▸ **What you need to do**
Track down each line below containing the string "Strategie" and copy it.

▸ **Data for review**
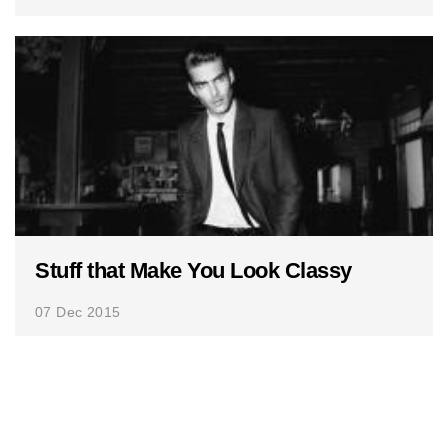
Stuff that Make You Look Classy
07 Dec 2015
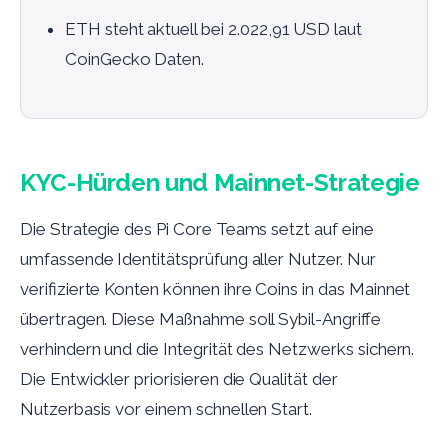
ETH steht aktuell bei 2.022,91 USD laut
CoinGecko Daten.
KYC-Hürden und Mainnet-Strategie
Die Strategie des Pi Core Teams setzt auf eine
umfassende Identitätsprüfung aller Nutzer. Nur
verifizierte Konten können ihre Coins in das Mainnet
übertragen. Diese Maßnahme soll Sybil-Angriffe
verhindern und die Integrität des Netzwerks sichern.
Die Entwickler priorisieren die Qualität der
Nutzerbasis vor einem schnellen Start.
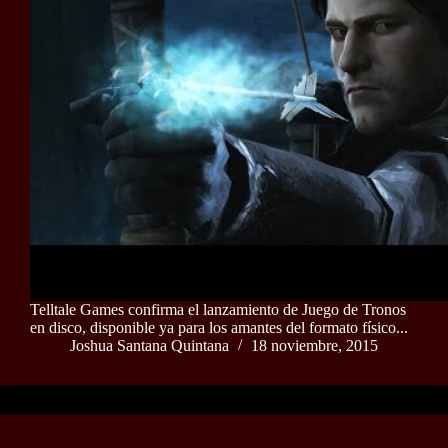
Telltale Games confirma el lanzamiento de Juego de Tronos
en disco, disponible ya para los amantes del formato físico...
Joshua Santana Quintana
18 noviembre, 2015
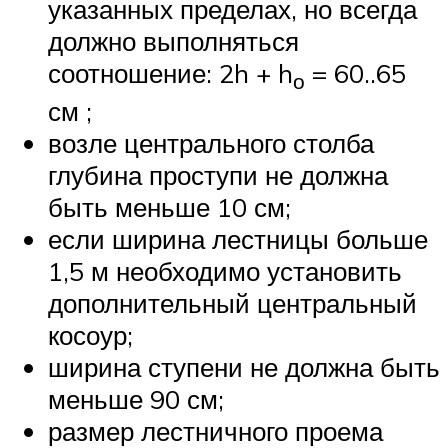
указанных пределах, но всегда
должно выполняться
соотношение: 2h + h
= 60..65
о
см ;
возле центрального столба
глубина проступи не должна
быть меньше 10 см;
если ширина лестницы больше
1,5 м необходимо установить
дополнительный центральный
косоур;
ширина ступени не должна быть
меньше 90 см;
размер лестничного проема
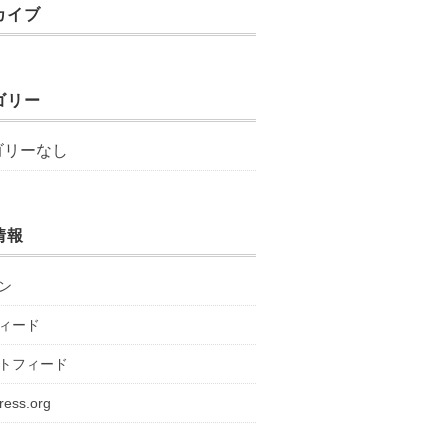
カイブ
ゴリー
ゴリーなし
情報
ン
ィード
トフィード
ress.org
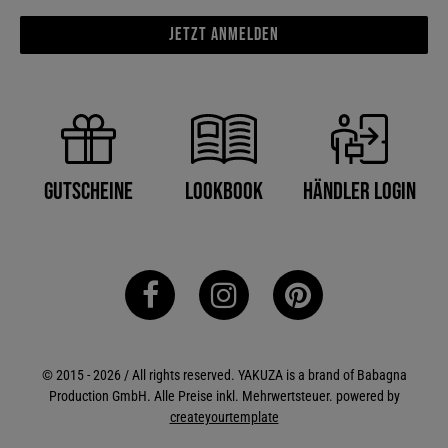
Jetzt anmelden
Händler Login
Gutscheine
Lookbook
© 2015 - 2026 / All rights reserved. YAKUZA is a brand of Babagna
Production GmbH. Alle Preise inkl. Mehrwertsteuer. powered by
createyourtemplate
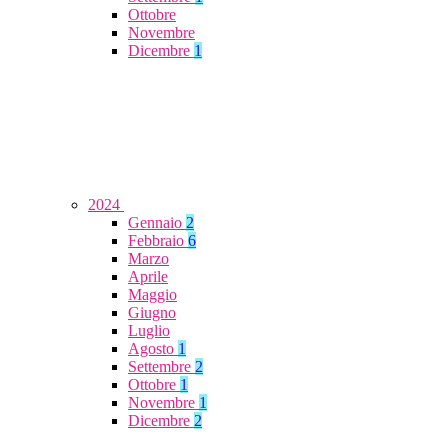
Ottobre
Novembre
Dicembre
1
2024
Gennaio
2
Febbraio
6
Marzo
Aprile
Maggio
Giugno
Luglio
Agosto
1
Settembre
2
Ottobre
1
Novembre
1
Dicembre
2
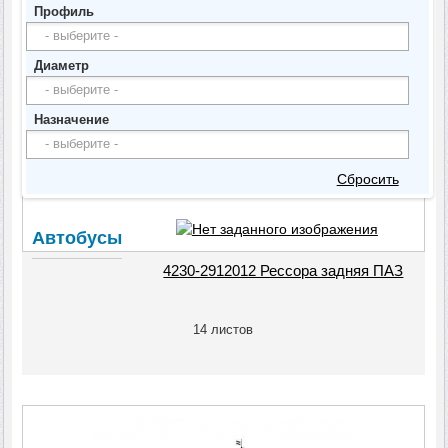
Профиль
Диаметр
Назначение
Сбросить
Автобусы
4230-2912012 Рессора задняя ПАЗ
14 листов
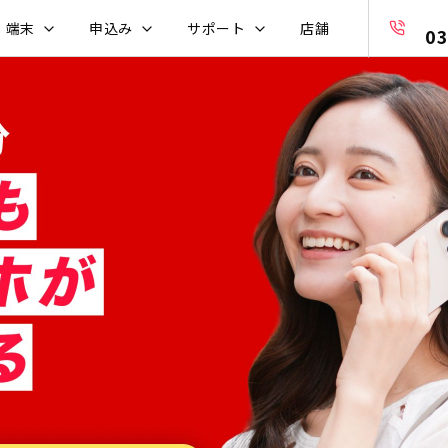
・端末
申込み
サポート
店舗
03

▸ **Response below**
KYC-Hürden und Mainnet-Strategie
Die Strategie des Pi Core Teams setzt auf eine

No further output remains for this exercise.